**Data for analysis**:

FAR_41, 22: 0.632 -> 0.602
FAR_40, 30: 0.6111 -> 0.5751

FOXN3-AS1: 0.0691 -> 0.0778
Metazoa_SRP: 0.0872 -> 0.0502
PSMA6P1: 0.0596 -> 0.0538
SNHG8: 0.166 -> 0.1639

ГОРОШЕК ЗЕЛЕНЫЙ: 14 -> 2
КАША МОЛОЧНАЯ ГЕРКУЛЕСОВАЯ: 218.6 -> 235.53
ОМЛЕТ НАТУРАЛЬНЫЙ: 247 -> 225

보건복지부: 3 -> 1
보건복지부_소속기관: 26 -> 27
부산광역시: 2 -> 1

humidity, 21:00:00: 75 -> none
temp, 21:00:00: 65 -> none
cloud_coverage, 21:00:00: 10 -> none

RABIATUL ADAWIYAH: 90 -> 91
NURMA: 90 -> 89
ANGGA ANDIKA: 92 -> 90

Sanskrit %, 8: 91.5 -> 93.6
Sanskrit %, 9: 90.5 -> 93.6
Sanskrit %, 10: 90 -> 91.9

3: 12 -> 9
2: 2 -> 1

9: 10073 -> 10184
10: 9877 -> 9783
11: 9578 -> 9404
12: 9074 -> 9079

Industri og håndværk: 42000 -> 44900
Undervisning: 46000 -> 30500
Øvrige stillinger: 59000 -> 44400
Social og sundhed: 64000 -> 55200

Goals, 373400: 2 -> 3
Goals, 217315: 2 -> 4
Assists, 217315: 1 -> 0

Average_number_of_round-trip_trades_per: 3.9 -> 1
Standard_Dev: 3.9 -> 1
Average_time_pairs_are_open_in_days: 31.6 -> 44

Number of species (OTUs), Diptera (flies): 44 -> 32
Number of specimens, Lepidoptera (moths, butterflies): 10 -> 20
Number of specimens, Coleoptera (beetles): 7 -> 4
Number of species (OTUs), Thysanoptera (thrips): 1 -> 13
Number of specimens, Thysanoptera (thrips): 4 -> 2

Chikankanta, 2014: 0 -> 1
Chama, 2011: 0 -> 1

**What needs to be done**: Write out exactly the lines of the entries above that run from the line containing "Industri og håndværk: 42000 -> 44900" through the last line, including both.

**Answer to this exercise**:
Industri og håndværk: 42000 -> 44900
Undervisning: 46000 -> 30500
Øvrige stillinger: 59000 -> 44400
Social og sundhed: 64000 -> 55200

Goals, 373400: 2 -> 3
Goals, 217315: 2 -> 4
Assists, 217315: 1 -> 0

Average_number_of_round-trip_trades_per: 3.9 -> 1
Standard_Dev: 3.9 -> 1
Average_time_pairs_are_open_in_days: 31.6 -> 44

Number of species (OTUs), Diptera (flies): 44 -> 32
Number of specimens, Lepidoptera (moths, butterflies): 10 -> 20
Number of specimens, Coleoptera (beetles): 7 -> 4
Number of species (OTUs), Thysanoptera (thrips): 1 -> 13
Number of specimens, Thysanoptera (thrips): 4 -> 2

Chikankanta, 2014: 0 -> 1
Chama, 2011: 0 -> 1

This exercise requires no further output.